I would have loved to sing higher but accepted the range I was given.
How Do You Expand Your Range?
Shortly after college graduation, my friends Jeff and Catherine asked me to sing at their wedding. The music was tricky, so I used my first real paycheck to hire a voice teacher from Peabody to help me prepare. I approached my voice teacher, Laura, as I had every music teacher since Ms. Elsie, my church junior choir director. “I’m an alto … what’s the best way to expand my range?
Laura’s first question was, “How do you know?”
I just laughed, “Oh you’ll see … but I’m okay with it … I’m just here to get some help with these complicated runs.”
“Let’s not make any assumptions.”
I then belted out my best alto bravado, stopped at C and smiled. “See?”
“Your pushing too hard. You want it too much. Lighten up, back off and sing it like Julia Child.”
Backing off felt scary, I was attached to my “big voice.”

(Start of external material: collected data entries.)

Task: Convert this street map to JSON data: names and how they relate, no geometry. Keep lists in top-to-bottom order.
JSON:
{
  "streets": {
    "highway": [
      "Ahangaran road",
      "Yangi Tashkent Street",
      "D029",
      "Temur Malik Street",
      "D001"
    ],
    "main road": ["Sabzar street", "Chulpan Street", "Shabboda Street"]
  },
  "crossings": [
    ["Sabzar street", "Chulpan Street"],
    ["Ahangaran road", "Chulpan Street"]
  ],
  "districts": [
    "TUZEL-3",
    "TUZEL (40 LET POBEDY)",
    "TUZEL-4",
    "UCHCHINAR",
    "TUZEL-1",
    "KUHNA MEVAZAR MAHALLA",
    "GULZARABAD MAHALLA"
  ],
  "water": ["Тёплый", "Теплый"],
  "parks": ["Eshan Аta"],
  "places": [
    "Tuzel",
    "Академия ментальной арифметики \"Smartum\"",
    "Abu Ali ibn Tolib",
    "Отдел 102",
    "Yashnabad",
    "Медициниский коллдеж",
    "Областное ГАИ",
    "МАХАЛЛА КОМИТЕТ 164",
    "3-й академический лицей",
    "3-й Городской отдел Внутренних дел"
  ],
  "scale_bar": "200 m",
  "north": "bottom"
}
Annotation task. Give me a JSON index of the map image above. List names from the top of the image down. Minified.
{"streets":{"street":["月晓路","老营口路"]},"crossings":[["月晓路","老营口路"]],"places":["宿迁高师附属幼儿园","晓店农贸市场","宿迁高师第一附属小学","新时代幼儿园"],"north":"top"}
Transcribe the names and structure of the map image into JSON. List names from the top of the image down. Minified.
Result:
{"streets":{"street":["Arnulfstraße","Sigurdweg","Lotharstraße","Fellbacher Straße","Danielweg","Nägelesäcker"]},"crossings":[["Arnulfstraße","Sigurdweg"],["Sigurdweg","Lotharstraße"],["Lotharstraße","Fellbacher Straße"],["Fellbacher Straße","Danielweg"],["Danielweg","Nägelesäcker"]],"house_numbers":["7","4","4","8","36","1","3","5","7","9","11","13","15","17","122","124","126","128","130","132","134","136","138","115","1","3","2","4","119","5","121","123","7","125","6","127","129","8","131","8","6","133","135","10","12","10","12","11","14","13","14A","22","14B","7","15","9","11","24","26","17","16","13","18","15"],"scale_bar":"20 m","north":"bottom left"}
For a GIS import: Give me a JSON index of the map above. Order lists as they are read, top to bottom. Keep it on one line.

Within two weeks, my range had expanded North a full octave. I’ve sung first soprano for the past two decades. Broader range led to a breadth of expanded opportunities.
Pushing too hard created false limits. There were new songs to be sung, but I couldn’t hear them.
When we push to perfect who we are, we lose sight of the talents waiting backstage ready to stretch our range.